Jean-François de Laborde servait de père à ses deux frères et à sa sœur : il était leur conseil, ainsi que celui de tous ses amis. Ses lumières et sa probité lui avaient acquis cette considération personnelle et cette autorité que donne la vertu ; tous ceux qui l’ont connu rendent ce témoignage à sa mémoire.

Non-seulement il veilla avec la plus scrupuleuse attention sur l’éducation de tous ses enfants, mais il étendit les mêmes soins sur ceux de son frère, Pierre-Joseph Desmartres, marié en 1725 à une Hollandaise catholique, nommée Ditgens, parente du célèbre Van Svieten, qui a été depuis premier médecin de l’impératrice-reine de Hongrie[1]. C’était une riche héritière qui aurait environ trois millions de bien si ses parents, très-patriotiques, avaient laissé une si grande succession sortir du pays.

Jean-François de Laborde eut la consolation de voir tous ses soins paternels réussir. Tous ses enfants se signalèrent dans le monde par des talents distingués, et eurent le bonheur de plaire.

Il n’y eut que Pierre-Joseph[2] Desmartres, son neveu, qui ne put répondre à ses empressements. Cet enfant était né avec une faiblesse d’organes qui le mit longtemps hors d’état de recevoir l’éducation ordinaire, laquelle exige une santé ferme dont dépend la faculté de s’expliquer et de concevoir. On fut obligé de le confier quelques années à sa nourrice, femme de bon sens et expérimentée qui connaissait son tempérament. Lorsqu’il fut un peu fortifié, son père le mit entre les mains d’un maître de pension très-intelligent, et accoutumé à diriger des enfants tardifs.
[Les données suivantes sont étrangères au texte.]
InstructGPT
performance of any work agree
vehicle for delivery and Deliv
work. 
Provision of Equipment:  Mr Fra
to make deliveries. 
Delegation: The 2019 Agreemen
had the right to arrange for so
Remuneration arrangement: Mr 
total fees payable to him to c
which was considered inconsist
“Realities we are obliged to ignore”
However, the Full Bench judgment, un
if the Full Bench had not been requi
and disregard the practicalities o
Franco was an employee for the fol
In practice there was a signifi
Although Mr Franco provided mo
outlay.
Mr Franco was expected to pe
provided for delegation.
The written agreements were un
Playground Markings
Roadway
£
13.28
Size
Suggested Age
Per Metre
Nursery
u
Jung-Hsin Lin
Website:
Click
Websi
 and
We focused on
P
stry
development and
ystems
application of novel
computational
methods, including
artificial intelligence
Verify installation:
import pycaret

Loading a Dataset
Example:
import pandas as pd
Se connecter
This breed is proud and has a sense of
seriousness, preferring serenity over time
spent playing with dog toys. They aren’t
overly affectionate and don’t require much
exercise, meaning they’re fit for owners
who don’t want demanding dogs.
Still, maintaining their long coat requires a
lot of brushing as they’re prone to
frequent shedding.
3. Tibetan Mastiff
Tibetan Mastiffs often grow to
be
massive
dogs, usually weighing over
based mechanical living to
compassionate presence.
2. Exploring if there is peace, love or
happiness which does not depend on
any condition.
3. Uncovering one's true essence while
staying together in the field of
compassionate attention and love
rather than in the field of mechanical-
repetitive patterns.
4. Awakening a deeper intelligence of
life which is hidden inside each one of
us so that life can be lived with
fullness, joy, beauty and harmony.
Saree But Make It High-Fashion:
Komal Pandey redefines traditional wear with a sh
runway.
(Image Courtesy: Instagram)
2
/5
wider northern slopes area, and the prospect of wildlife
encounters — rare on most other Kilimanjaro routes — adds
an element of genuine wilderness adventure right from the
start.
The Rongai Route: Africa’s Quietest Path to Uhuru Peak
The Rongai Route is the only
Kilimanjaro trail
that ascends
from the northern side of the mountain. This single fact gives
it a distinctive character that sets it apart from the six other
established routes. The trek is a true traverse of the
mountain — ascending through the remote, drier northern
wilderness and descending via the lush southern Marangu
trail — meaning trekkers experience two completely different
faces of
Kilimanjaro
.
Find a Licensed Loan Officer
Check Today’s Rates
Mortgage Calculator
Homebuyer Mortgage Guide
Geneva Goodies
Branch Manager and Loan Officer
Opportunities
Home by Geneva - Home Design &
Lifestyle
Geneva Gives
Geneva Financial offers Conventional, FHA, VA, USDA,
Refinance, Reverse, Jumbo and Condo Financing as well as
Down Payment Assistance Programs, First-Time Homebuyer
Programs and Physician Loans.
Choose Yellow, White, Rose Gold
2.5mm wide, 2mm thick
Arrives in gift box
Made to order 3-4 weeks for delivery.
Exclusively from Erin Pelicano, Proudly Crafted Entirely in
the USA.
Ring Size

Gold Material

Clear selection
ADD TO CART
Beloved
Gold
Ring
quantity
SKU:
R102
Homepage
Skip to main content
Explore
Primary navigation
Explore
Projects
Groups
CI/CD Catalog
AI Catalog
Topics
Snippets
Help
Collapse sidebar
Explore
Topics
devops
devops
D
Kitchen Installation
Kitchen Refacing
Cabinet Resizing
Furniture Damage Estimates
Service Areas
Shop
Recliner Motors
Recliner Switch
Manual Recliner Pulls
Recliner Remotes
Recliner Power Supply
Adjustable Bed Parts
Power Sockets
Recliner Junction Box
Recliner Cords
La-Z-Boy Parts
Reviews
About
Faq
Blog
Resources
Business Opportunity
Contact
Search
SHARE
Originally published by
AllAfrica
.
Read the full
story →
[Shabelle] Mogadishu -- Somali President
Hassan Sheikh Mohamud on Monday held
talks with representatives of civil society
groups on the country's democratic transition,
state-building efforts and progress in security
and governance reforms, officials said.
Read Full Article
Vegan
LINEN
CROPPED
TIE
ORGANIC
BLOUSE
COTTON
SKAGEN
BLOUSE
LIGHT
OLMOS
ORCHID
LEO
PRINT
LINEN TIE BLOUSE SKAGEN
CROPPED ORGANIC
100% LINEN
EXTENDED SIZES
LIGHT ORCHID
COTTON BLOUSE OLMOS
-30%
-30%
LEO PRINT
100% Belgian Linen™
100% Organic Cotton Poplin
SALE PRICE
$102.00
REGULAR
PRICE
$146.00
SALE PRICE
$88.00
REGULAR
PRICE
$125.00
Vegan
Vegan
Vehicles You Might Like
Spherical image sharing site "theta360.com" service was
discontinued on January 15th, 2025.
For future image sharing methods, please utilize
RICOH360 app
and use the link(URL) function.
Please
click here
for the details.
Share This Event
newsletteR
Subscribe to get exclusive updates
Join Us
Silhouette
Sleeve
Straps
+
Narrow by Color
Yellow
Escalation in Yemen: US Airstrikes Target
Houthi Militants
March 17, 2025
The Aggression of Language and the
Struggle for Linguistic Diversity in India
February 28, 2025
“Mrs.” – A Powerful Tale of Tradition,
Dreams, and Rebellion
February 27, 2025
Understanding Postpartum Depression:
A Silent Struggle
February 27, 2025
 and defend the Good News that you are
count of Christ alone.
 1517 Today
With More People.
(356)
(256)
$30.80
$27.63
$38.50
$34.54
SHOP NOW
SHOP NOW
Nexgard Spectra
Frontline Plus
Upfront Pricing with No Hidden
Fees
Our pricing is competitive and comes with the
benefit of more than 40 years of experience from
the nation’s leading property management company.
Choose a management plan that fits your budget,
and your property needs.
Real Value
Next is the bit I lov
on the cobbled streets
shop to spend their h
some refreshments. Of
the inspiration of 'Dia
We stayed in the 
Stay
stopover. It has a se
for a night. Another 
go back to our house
La nature n’ayant pas secondé les attentions de cet instituteur, son père Desmartres le retira chez lui à sa terre de Palerne en Auvergne. Ensuite sa tante, la dame de La Flachère, qui n’avait point d’enfants, s’en chargea comme de son fils, et le garda trois ans, tantôt à sa terre de la Flachère, tantôt à Lyon. On lui donna un précepteur qui avait 600 livres d’appointements, et auquel on assura 300 livres de pension viagère. C’est ce même enfant, ce Pierre-Joseph de Laborde Desmartres dont l’abbé Claustre s’est emparé, et qui fait le sujet du procès.

Pendant que ses parents tâchaient de lui donner tout ce qui lui manquait, et de forcer la nature, elle accordait tout à ses cousins et à ses cousines, élevés chez son oncle Jean-François de Laborde, et ils faisaient des progrès rapides dans plus d’un art,

  1. Sur Van Swieten, qui, avec raison, n’était pas aimé de Voltaire, voyez une note des éditeurs de Kehl sur l’Épître au roi de Danemark, tome X ; et les notes, tome XXV, page 337 ; XXVII, 346.
  2. Pierre-Joseph-François, né à Paris, le 19 décembre 1732. (B.)